Dr. Robert Taylor, West Georgia Health’s new radiation oncologist, didn’t go to college with dreams of becoming a medical doctor.
He wanted to be an engineer.
Coming from a family of engineers, it made perfect sense to pursue a path that already came natural to him. So after graduating from his Pennsylvania high school, he earned a bachelor’s degree in electrical engineering from Pennsylvania State University.
He then earned a Ph.D. in engineering from Princeton University, where he received a National Science Foundation Graduate Research Fellowship. He also received an NSF post-doctoral NATO fellowship—one of 20 awarded to all disciplines nationwide—for a year of independent research in Italy.
But then, he said, God began leading his wife, Karin, and him down a strikingly different path.
“God got ahold of us in our early 30s,” Dr. Taylor said. “We felt led to help people, to go on medical mission trips and eventually to both go to medical school.”
The two traveled south to the Medical University of South Carolina, where they each earned a doctor of medicine degree in 2010. He graduated second in his class.
About the same time they began their studies at MUSC, the couple volunteered at a medical clinic in Romania for two weeks. Two years later, they assisted in a medical clinic for two weeks in Uganda, where their team provided primary care to more than 2,000 people a day.
Last summer, they were part of a medical team to Ecuador and the Dominican Republic. This last May, they spent a month in Zambia, where Dr. Taylor helped provide radiation care with the one central radiation machine the country has to serve patients in Zambia and its surrounding countries.

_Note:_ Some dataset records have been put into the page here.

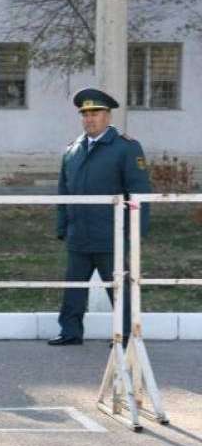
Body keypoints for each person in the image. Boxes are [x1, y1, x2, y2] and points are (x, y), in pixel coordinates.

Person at [48, 88, 152, 346]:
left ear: (108, 116)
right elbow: (64, 191)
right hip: (79, 233)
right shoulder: (73, 149)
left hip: (111, 234)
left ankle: (126, 335)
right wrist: (63, 227)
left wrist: (136, 230)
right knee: (74, 287)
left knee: (119, 288)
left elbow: (139, 193)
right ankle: (70, 332)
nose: (89, 119)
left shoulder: (125, 148)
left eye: (95, 113)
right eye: (85, 114)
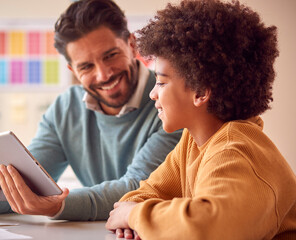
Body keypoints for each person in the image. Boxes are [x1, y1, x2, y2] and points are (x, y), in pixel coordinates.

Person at [0, 0, 182, 221]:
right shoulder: (66, 109)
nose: (103, 75)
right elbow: (30, 182)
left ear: (132, 45)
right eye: (86, 66)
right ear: (72, 69)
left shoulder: (169, 99)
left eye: (110, 55)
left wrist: (59, 205)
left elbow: (140, 188)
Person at [105, 0, 296, 239]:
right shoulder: (194, 142)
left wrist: (134, 216)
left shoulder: (236, 151)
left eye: (162, 82)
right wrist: (132, 214)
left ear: (200, 93)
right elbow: (141, 195)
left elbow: (204, 227)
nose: (153, 93)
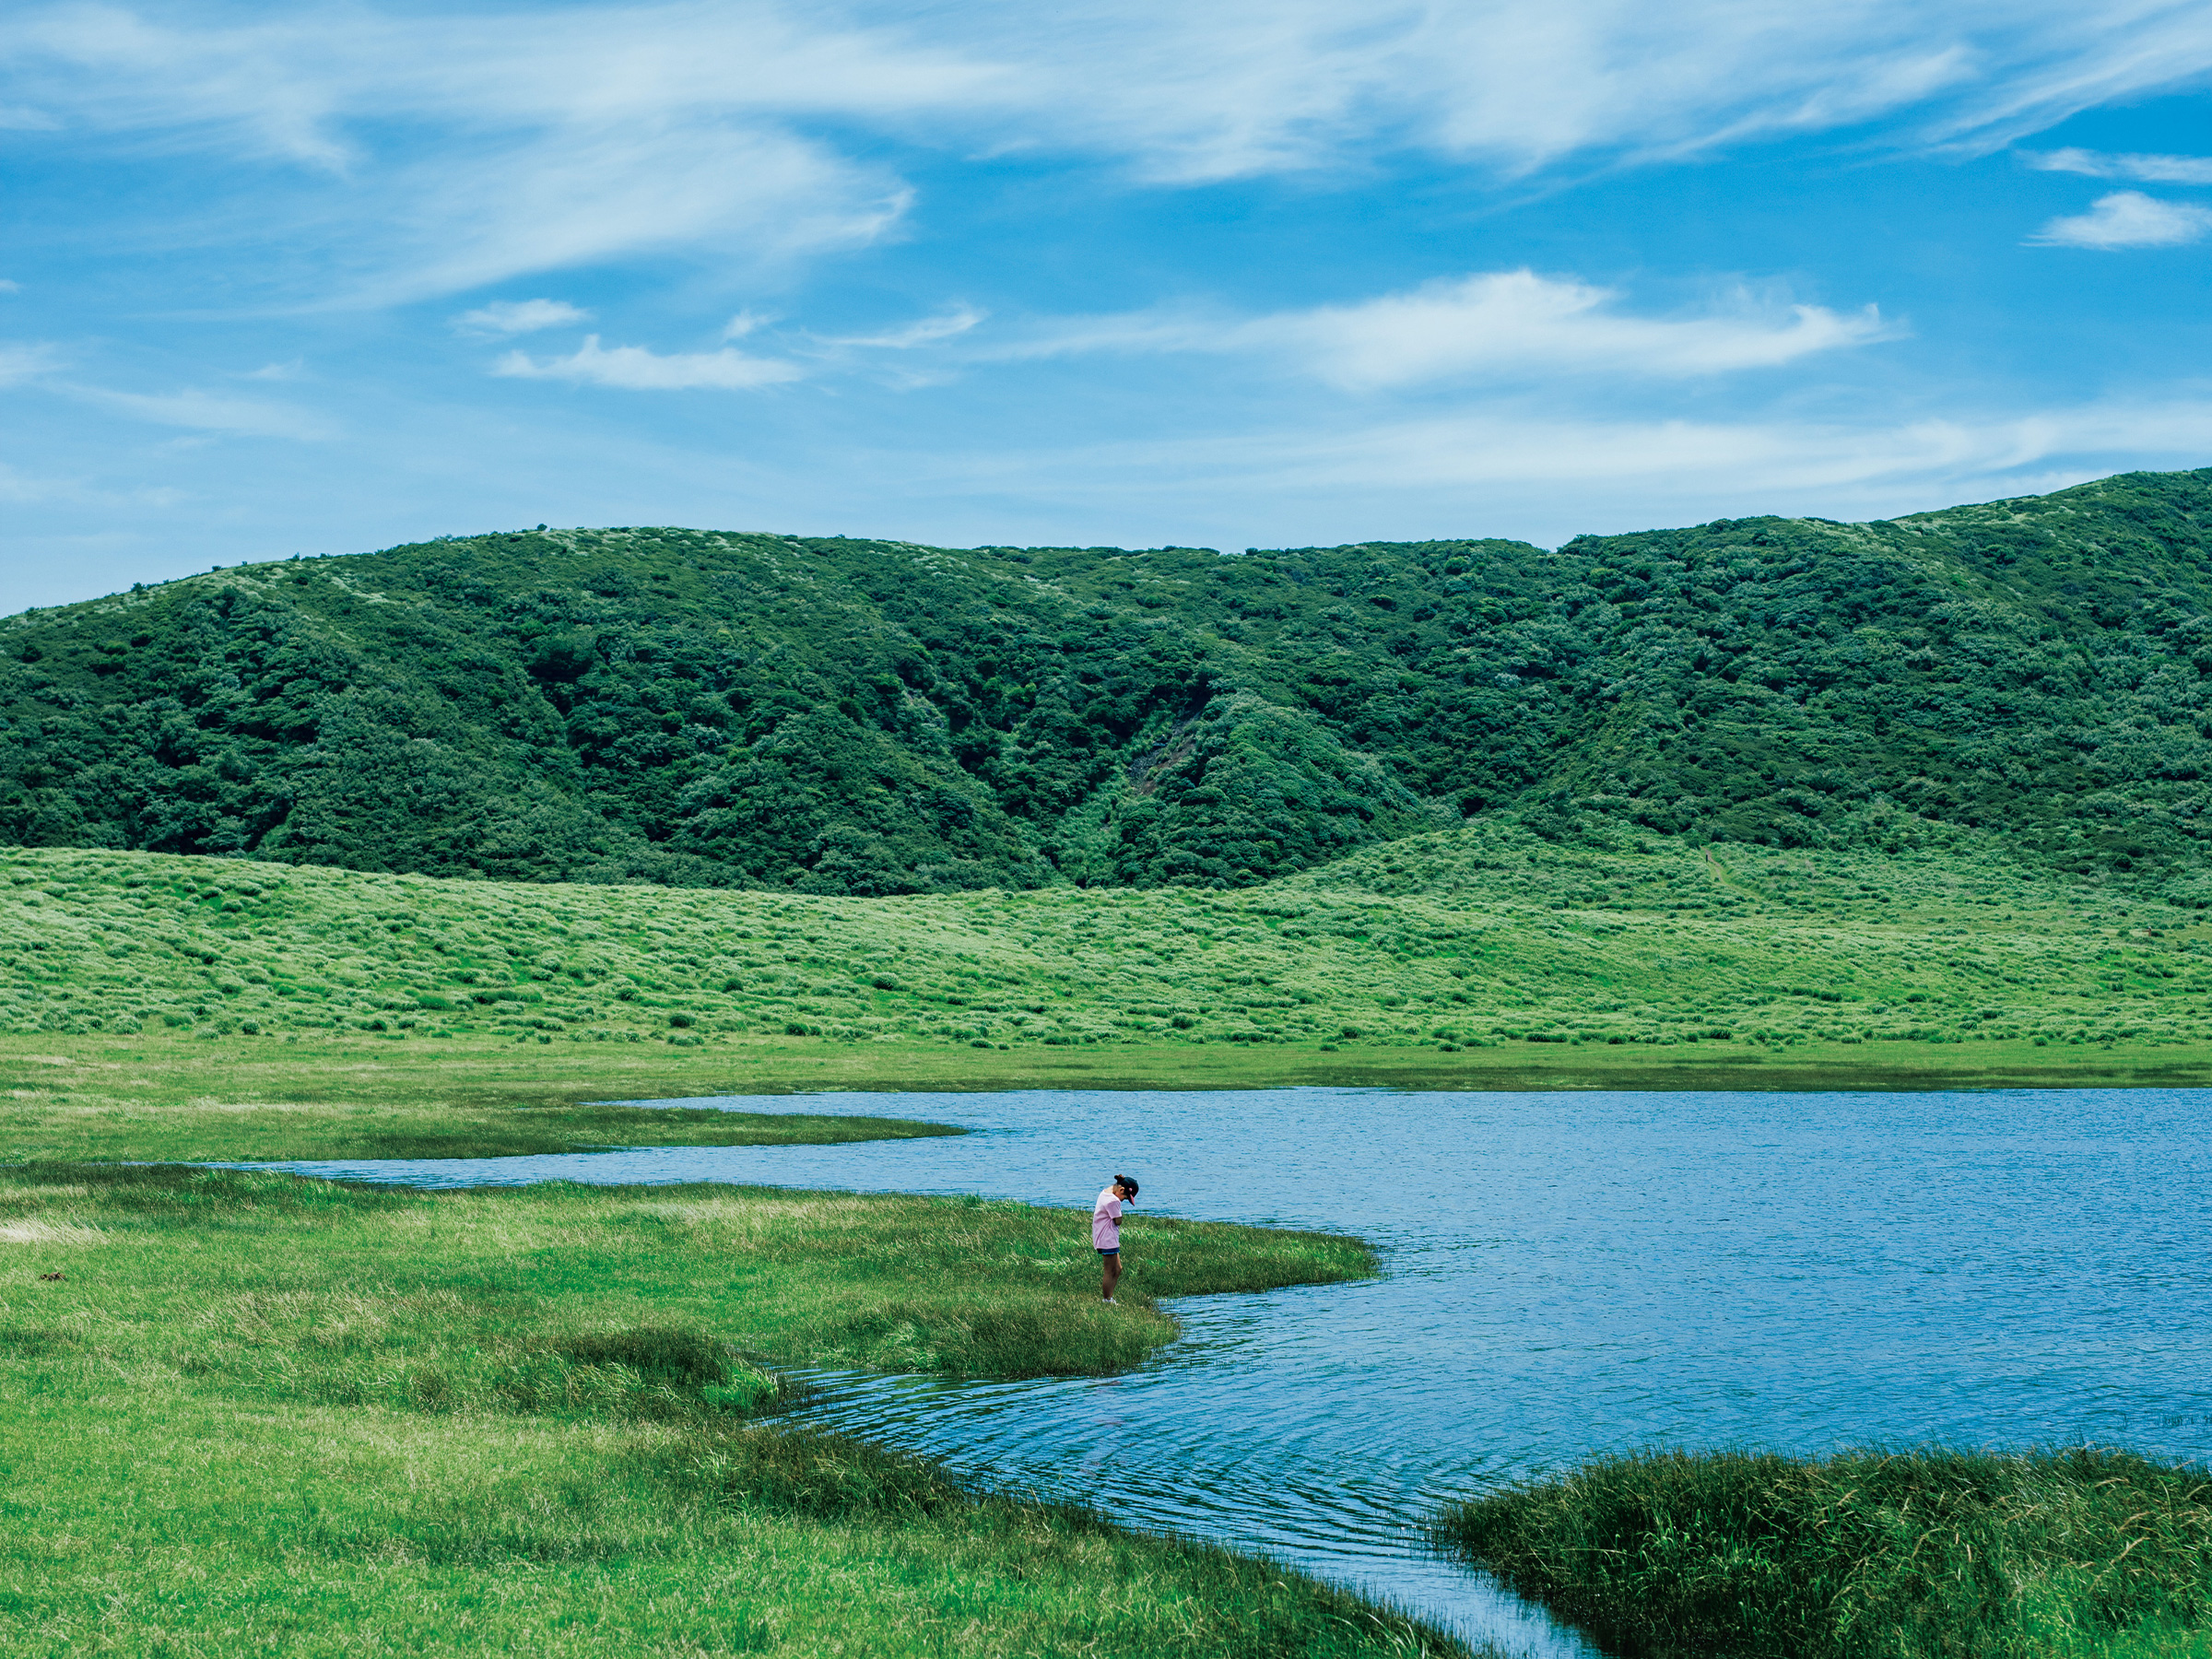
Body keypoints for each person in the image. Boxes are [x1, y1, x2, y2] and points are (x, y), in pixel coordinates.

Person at [1093, 1173, 1138, 1303]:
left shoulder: (1106, 1192)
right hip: (1107, 1239)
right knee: (1109, 1270)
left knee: (1118, 1268)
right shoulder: (1113, 1201)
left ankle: (1110, 1297)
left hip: (1107, 1237)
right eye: (1125, 1198)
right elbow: (1118, 1221)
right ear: (1121, 1190)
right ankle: (1106, 1300)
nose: (1123, 1200)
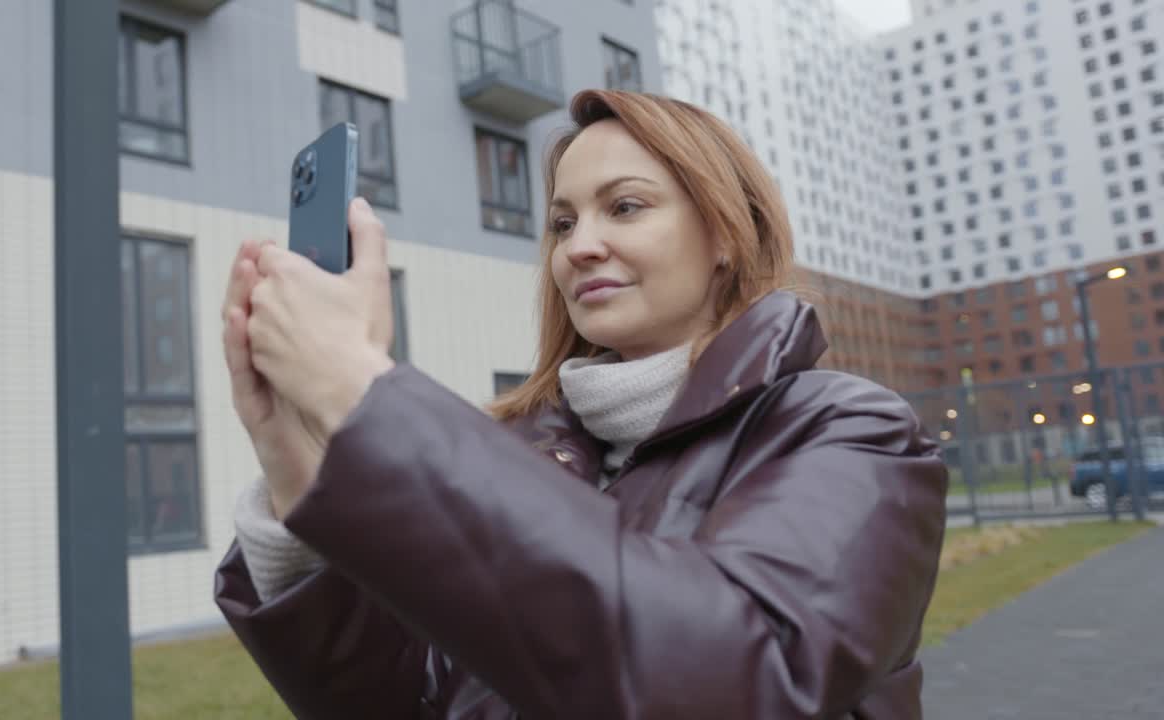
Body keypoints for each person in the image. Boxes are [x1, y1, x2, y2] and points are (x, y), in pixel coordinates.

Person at [214, 89, 948, 719]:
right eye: (563, 223)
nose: (579, 247)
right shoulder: (514, 452)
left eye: (624, 207)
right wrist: (297, 474)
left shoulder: (852, 434)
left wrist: (361, 392)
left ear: (725, 233)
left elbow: (736, 678)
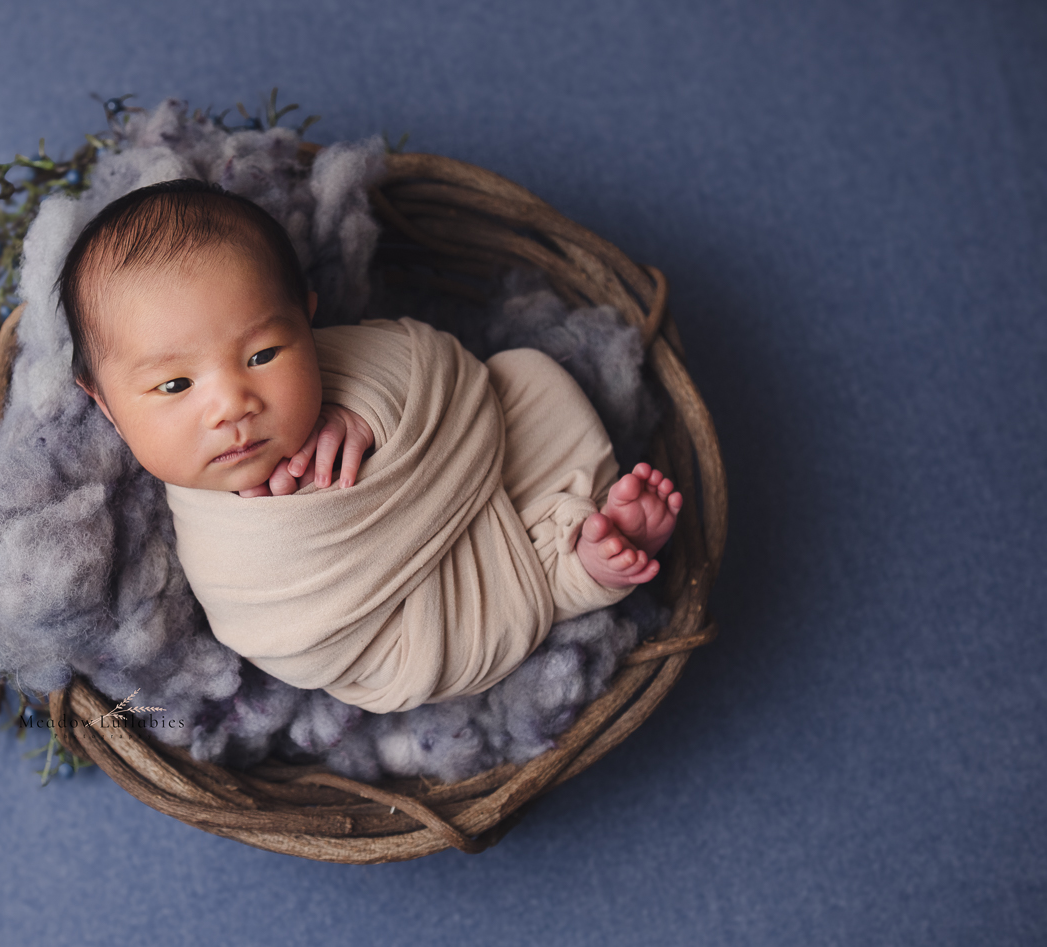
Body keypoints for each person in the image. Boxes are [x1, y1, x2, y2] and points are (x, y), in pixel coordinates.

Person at [56, 179, 681, 713]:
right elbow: (274, 636)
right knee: (405, 654)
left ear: (307, 320)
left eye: (263, 354)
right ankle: (576, 576)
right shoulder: (213, 538)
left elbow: (433, 359)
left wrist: (368, 409)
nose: (232, 405)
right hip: (402, 631)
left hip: (491, 478)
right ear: (107, 405)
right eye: (174, 384)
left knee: (530, 383)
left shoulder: (341, 363)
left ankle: (580, 543)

“We were trying to treat as many patients we could with technology that was so much more limited than what we have here,” he said. “I was treating 90 patients a day and prescribing treatment using plain X-rays that I drew on with a marker to illustrate what and where to treat.”
Dr. Taylor said it was heartbreaking to see so many women with cervical cancer, especially those whose cancer was in an advanced stage.
“About 50 percent of the patients we saw had cervical cancer, and because we didn’t have the tools we have here in the United States, we couldn’t treat the advanced cases,” he said. “Some people on our team had the heartbreaking job of telling women their cancer was too advanced to be treated and that they would have to go to hospice.”
The Taylors spent their nights and weekends in Zambia teaching and equipping members of a local church, Highlands Baptist, to perform rudimentary health care, such as blood pressure and diabetic screenings. They plan to continue their work in Zambia as they partner with the country’s Ministry of Health and the Southern Baptist Convention’s International Mission Board.
Dr. Taylor and his wife have three children, ages 14, 12, and 1, and they will soon welcome their adopted daughter from China as well as an adopted 4-year-old son. He said God pointed them to LaGrange after he completed an internship in internal medicine at Carolinas Medical Center and his residency in radiation oncology at the University of Alabama at Birmingham.
“An opportunity actually arose for us to accept an offer very close to my parents at the beach in South Carolina,” he said. “But when we visited LaGrange, God really made it clear through the people we met at West Georgia Health and the people we met in town that this is where we’re supposed to be.”
Dr. Taylor says he is excited about the technology that has been available at the Enoch Callaway Cancer Clinic and two other technologies recently added: stereotactic radiosurgery (SRS) and stereotactic ablative radio therapy (SABR). Dr. Taylor has done extensive research in SABR and was honored with the ASTRO 2012 Annual Meeting Scientific Abstract Award for his SABR research.
“With stereotactic radiosurgery, we have the ability to treat brain as well as other tumors in a single session with no incision,” said Dr. Taylor, who has more than 60 peer-reviewed publications and patents. “With it, you can destroy a tumor completely using high doses of radiation that’s extraordinarily precise just to the area of the tumor without affecting the rest of the body.”
SABR technology primarily treats lung tumors in the same way, but is even more technologically challenging since the tumor is moving while the patient breathes.
“We are excited to be implementing respiratory gating, which is a technology that tracks the tumor during breathing and automatically turns on and off the radiation beam to precisely target the tumor while it moves,” Dr. Taylor said.
The cancer center has also added optical surface monitoring, which is a laser system that can position the patient to millimeter precision to allow for exact targeting of the tumor for stereotactic radiosurgery.
Dr. Taylor said he feels privileged to be a part of his patients’ treatment plans and to get to know them during their radiation treatments.
“This field is incredibly fulfilling,” he said. “I get to help and serve people in moments of great need at a time of their lives when everything is turned upside down, and I see them intensively for six or seven weeks and really get to know them on a personal level. I can’t imagine doing anything else.”